No one needs advice from a blowhard like me, but I need to stuff to write about, so I am going to say that Step 1 should be this: What positions/elements are the most challenging to build the traditional way?

Everybody is going to invest in quarterbacks, sure, but you can get good quarterbacks at Purdue. And quarterbacks are going to be available.

Where you need to build is the offensive line, where it is really hard to recruit at a high-level at Purdue. Your recruiting base isn’t great in that regard and when there is a really good offensive lineman near-by, here come Notre Dame and Ohio State and Michigan.

Your best bet historically has been to grab developmental guys and do a good job with them, but can you put two years of sweat equity anymore into players before getting any return? Time will tell, but maybe not.

Now, part of the issue there is offensive linemen are often academic-minded and fairly over themselves, so in the Midwest at least, you might be able to put together a pretty compelling presentation to those players if you offer more money than others are. Purdue needs Vance Vice to be an effective recruiter, as well. It has been years since Purdue had an offensive line coach who was worth a damn as a recruiter, quite frankly.

But Purdue should also have its head on a swivel at all times for giant tight ends and athletic defensive linemen who might be moved and developed as tackles, without money being part of the deal, just opportunity. How Jeff Brohm’s staff never saw an offensive tackle in Jack Sullivan, for example, I have no idea.

Purdue Flag
Purdue Flag (Chad Krockover)

RANDOM THOUGHTS FOR THE WEEK

• I know I send like a hater here, but I just can’t over the fact that a 1-11 Purdue has now sent five players to CFP teams? DJ Wingfield is committed to USC and Damarjhe Lewis to SMU? What?

I get that the push and pull of supply and demand is the driving force here — and everyone is going all out for line depth — but come on now.

Dillon Thieneman, Max Klare and Will Heldt, fine. Those guys are good.

But these other guys and the other pedestrian Purdue players who’ve gone high-major — Yanni Karlaftis to Northwestern, Ryan Browne to North Carolina, Jaron Tibbs to Kansas State — what are we doing here?

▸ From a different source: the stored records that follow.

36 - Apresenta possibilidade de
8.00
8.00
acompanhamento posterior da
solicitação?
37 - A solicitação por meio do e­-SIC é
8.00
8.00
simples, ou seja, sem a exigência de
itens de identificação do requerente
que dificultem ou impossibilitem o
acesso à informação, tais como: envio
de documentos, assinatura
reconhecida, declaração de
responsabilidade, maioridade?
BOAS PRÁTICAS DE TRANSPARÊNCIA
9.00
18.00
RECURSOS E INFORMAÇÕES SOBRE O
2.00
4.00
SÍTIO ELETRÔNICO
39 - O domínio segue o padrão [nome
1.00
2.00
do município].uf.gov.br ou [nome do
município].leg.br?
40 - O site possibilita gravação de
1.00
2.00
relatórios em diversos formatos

• This Rutgers game is going to be fascinating in the sense that Purdue has built a team and Rutgers went out and bought two supremely talented loaners, Dylan Harper and Ace Bailey, completely antithetical to what Steve Pickiell has done there. The Knights have two top-five NBA picks and are barely .500.

Whoever spent their money to get those guys to Piscataway — but didn’t to keep Paul Mulcahy or Cliff Omoruyi there — may not have had winning in mind.

• One other bit of food for thought in football recruiting: How much money is the best kicker in the country worth?

• Let me make this clear first off: You will never, ever hear me complain about TSA protocols while traveling. Our safety is the most important thing and these men and women are doing very important work and taking a lot of crap from people, I’d imagine, while doing it.

But I gotta say something about these new bin-feeding machines Indy and other airports have now, the ones that completely discombobulate the order in which people both go through the X-ray machine, but also come out, creating logjams at both the front and back ends of the process, and for what? Seconds? Maybe. My anecdotal observations have suggested this takes longer to pass your average traveler through, but I’m sure millions of dollars were spent on efficiency studies that would contend the opposite. On top of the millions if not billions nationwide spent on the machines themselves.

The bin-allocation process does not make us safer, so my only issue is with the inefficiency of it all.

All our bags look the same nowadays and I do genuinely wonder how many black Samsonite mini-roller bags get mistakenly walked off with by someone who’s just paying attention to the person they came through behind. Or how many iPhones wind up in the wrong hands after every gets jumbled up at Step 1 and spit out randomly for Step 2.